彼は、2010年時点で、2011年3月11日に訪れる大地震を知っていた節があるとされています。その投稿が以下のもの。

▼2010/11/14
Q.あなたの時代までにあった歴史に残るような大きな自然災害(2011~2062年)を
いくつか教えてください
A.自然災害に関しては、言う事が許されない。人口動態変化に繋がる事は言えないのだ。
ただし、忠告しておく。yあ 間 N意 埜 b於 レ

「yあ 間 N意 埜 b於 レ」の部分は暗号のようになっていて、「山に登れ」と読むことができるそうです。

そして、この人物は直接的には2015年についての予言(彼にとっては歴史)は残していませんが、『第3次世界大戦』については触れています。

2010年11月14日の投稿で、「世界大戦ありましたか? 」と他のユーザーからたずねられると、「世界大戦は1回あった。第三次世界大戦。」とハッキリ答えています。
そして日本も参戦したこと、日本に核は落とされないこと、日本は本土を死守すること、そして2030年よりもっと早い時期にその時が訪れることを記しています。

なお、その時の戦争は、「アジアのある二か国」が原因で発生し、アメリカ、日本が応戦、最後はインドが鎮圧して、中国はインドに大半を取り込まれるという話に。
他にも、「ロシアは手がつけられなくなる」「(中国は)世界各国から非難され孤立。そして暴挙へと移行し、各国から一斉に攻められ終焉。」とも説明されているので、この人の言う戦争の原因はロシアと中国という可能性が浮上します。

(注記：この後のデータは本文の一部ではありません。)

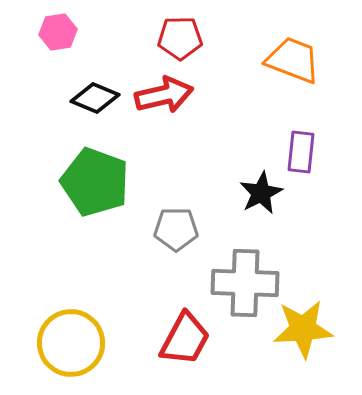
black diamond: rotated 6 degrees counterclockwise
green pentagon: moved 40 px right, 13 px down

ちなみにこの人物は、タイムマシーンで「2016年4月15日」にも行くと語っています。彼は何らかの目的があり、この時代に来たと言っており、2010年11月に初登場し、数か月後に大震災が発生したという経緯から、「2016年4月15日は何かが起きた後なのか?」と、ネットには気にする人が多いようです。

【参考・引用】
Naverまとめ【311的中?】おれ、未来(2062年)から来たけど、なんか聞きたい事ある?【未来人?】

 
未来人に、予言書――。どちらも何だかうさんくさいものばかりですが、ただこういう過去からの警告は、過剰に不安を募らせるのではなく、予測される大地震も近いことですので、「防災準備を見直すきっかけ」そして最初にも書きましたが「ネタ」として受け止めていただけると幸いです。